• **EXERCISE**
Return an exact copy of the entries, skipping any picture you find.

"""

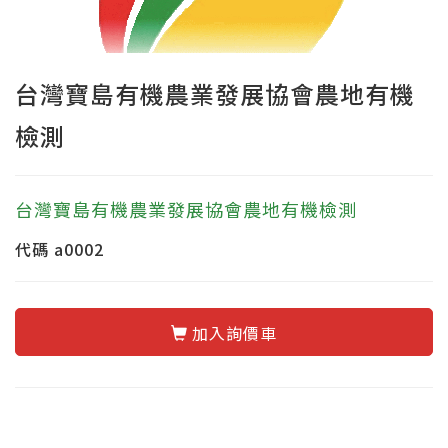
台灣寶島有機農業發展協會農地有機
檢測
台灣寶島有機農業發展協會農地有機檢測
代碼
a0002
加入詢價車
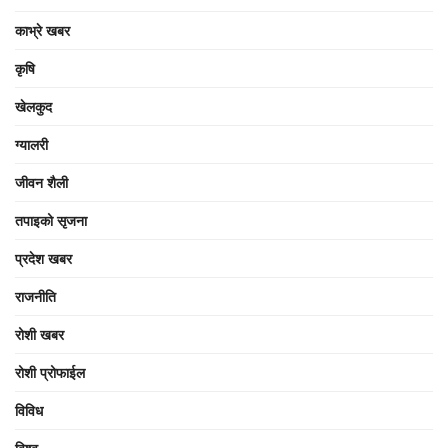
काभ्रे खबर
कृषि
खेलकुद
ग्यालरी
जीवन शैली
तपाइको सृजना
प्रदेश खबर
राजनीति
रोशी खबर
रोशी प्रोफाईल
विविध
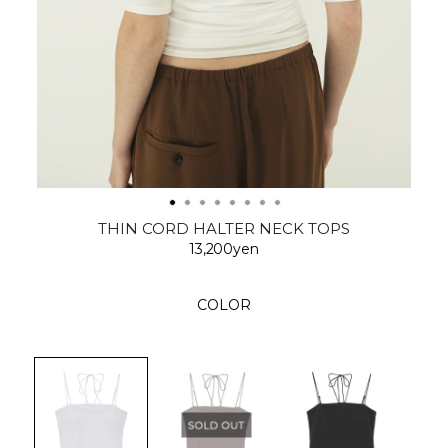
THIN CORD HALTER NECK TOPS
13,200yen
COLOR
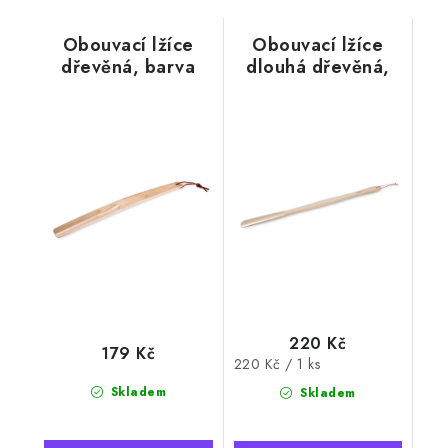
Obouvací lžíce
Obouvací lžíce
dřevěná, barva
dlouhá dřevěná,
přírodní
barva přírodní, 73
cm
220 Kč
179 Kč
Měrná
220 Kč / 1 ks
cena:
Skladem
Skladem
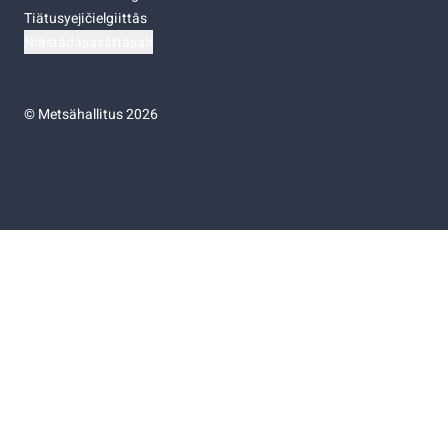
Tiätusyejičielgiittâs
Niästádâsasâttâsah
©
Metsähallitus 2026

"""

• **ANSWER BOX**
台灣寶島有機農業發展協會農地有機
檢測
台灣寶島有機農業發展協會農地有機檢測
代碼
a0002
加入詢價車
काभ्रे खबर
कृषि
खेलकुद
ग्यालरी
जीवन शैली
तपाइको सृजना
प्रदेश खबर
राजनीति
रोशी खबर
रोशी प्रोफाईल
विविध
THIN CORD HALTER NECK TOPS
13,200yen
COLOR
Obouvací lžíce
Obouvací lžíce
dřevěná, barva
dlouhá dřevěná,
přírodní
barva přírodní, 73
cm
220 Kč
179 Kč
Měrná
220 Kč / 1 ks
cena:
Skladem
Skladem
Tiätusyejičielgiittâs
Niästádâsasâttâsah
©
Metsähallitus 2026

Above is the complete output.